$A$ circle with centre $O$ touches sides $\overline{AB}$,$\overline{BC}$,$\overline{CD}$ and $\overline{DA}$ of quadrilateral $ABCD$ at points $P, Q, R$ and $S$ respectively. Prove that $m \angle AOB + m \angle COD = 180^{\circ}$ and $m \angle AOD + m \angle BOC = 180^{\circ}$.

(N/A) circle with centre $O$ touches the sides $\overline{AB}$,$\overline{BC}$,$\overline{CD}$ and $\overline{DA}$ of quadrilateral $ABCD$ at $P, Q, R$ and $S$ respectively.
To prove: $m \angle AOB + m \angle COD = 180^{\circ}$ and $m \angle AOD + m \angle BOC = 180^{\circ}$.
Proof: Draw $\overline{OP}, \overline{OQ}, \overline{OR}$ and $\overline{OS}$.
Since tangents from an external point to a circle are equal,$\overline{AS} \cong \overline{AP}$.
In $\Delta ASO$ and $\Delta APO$:
$\overline{AS} \cong \overline{AP}$ (Tangents from point $A$)
$\overline{OS} \cong \overline{OP}$ (Radii of the same circle)
$\overline{AO} \cong \overline{AO}$ (Common side)
Therefore,$\Delta ASO \cong \Delta APO$ ($SSS$ congruence rule).

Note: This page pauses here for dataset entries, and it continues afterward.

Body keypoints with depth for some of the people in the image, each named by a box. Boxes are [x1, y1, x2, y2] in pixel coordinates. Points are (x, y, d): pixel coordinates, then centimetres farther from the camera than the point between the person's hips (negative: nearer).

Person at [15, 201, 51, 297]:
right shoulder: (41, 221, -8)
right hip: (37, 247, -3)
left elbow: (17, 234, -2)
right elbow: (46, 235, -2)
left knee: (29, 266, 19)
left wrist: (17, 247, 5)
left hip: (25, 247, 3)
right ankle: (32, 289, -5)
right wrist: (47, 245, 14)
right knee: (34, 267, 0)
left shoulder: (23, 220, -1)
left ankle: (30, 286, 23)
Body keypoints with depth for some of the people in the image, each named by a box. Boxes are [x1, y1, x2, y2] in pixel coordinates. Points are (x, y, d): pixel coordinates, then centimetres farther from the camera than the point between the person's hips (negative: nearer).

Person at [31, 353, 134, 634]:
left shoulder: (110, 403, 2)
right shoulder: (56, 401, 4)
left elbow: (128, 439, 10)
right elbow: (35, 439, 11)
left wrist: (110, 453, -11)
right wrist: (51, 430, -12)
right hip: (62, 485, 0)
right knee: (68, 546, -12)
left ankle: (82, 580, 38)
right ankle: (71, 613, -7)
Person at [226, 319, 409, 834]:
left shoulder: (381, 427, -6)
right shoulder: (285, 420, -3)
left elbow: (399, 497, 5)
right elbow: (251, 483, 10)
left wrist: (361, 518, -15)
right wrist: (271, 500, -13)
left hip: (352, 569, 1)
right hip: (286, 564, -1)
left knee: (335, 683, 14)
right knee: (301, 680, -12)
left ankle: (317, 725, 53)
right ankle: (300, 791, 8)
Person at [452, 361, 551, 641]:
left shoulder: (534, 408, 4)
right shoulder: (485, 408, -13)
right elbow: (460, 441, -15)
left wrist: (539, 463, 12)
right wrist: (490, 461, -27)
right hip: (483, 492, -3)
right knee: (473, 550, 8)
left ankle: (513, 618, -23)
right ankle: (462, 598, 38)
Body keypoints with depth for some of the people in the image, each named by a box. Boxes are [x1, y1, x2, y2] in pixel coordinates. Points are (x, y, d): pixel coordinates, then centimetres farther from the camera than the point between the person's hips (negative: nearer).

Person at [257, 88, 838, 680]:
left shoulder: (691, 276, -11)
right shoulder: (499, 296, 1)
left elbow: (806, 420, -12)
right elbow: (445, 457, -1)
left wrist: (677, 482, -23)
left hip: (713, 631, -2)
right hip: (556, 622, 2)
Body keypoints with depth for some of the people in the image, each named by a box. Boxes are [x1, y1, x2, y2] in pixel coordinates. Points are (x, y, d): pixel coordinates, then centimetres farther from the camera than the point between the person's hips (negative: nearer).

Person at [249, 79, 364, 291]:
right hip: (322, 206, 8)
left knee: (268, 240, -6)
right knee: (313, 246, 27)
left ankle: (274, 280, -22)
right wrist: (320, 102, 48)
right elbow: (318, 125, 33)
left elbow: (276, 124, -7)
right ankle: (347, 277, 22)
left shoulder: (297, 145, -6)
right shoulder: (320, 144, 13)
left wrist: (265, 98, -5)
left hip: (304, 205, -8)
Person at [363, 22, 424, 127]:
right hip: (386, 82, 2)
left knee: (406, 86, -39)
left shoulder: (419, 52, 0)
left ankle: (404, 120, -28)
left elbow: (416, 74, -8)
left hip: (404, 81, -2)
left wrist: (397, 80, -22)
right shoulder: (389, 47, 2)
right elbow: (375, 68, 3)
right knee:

This implies $m \angle OAS = m \angle OAP$,so $m \angle OAB = \frac{1}{2} m \angle DAB$.
Similarly,we can show:
$m \angle OBA = \frac{1}{2} m \angle ABC$
$m \angle OCD = \frac{1}{2} m \angle BCD$
$m \angle ODC = \frac{1}{2} m \angle CDA$
In $\Delta AOB$,$m \angle AOB = 180^{\circ} - (m \angle OAB + m \angle OBA) = 180^{\circ} - \frac{1}{2}(m \angle DAB + m \angle ABC)$.
In $\Delta COD$,$m \angle COD = 180^{\circ} - (m \angle OCD + m \angle ODC) = 180^{\circ} - \frac{1}{2}(m \angle BCD + m \angle CDA)$.
Adding these:
$m \angle AOB + m \angle COD = 360^{\circ} - \frac{1}{2}(m \angle DAB + m \angle ABC + m \angle BCD + m \angle CDA)$.
Since the sum of angles in a quadrilateral is $360^{\circ}$:
$m \angle AOB + m \angle COD = 360^{\circ} - \frac{1}{2}(360^{\circ}) = 360^{\circ} - 180^{\circ} = 180^{\circ}$.
Similarly,it can be proved that $m \angle AOD + m \angle BOC = 180^{\circ}$.